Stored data
━━━━━━

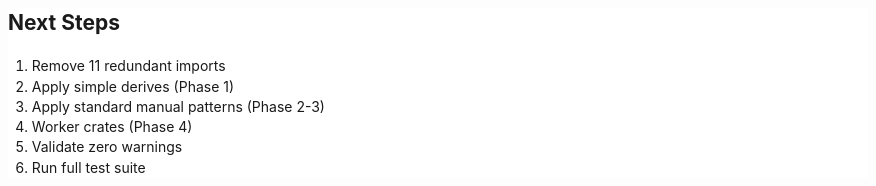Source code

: ## Next Steps

1. Remove 11 redundant imports
2. Apply simple derives (Phase 1)
3. Apply standard manual patterns (Phase 2-3)
4. Worker crates (Phase 4)
5. Validate zero warnings
6. Run full test suite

━━━━━━

== Problem ==
Count the lines in the records that contain the word "Phase", and reply with the number alone.

== Answer for this exercise ==
3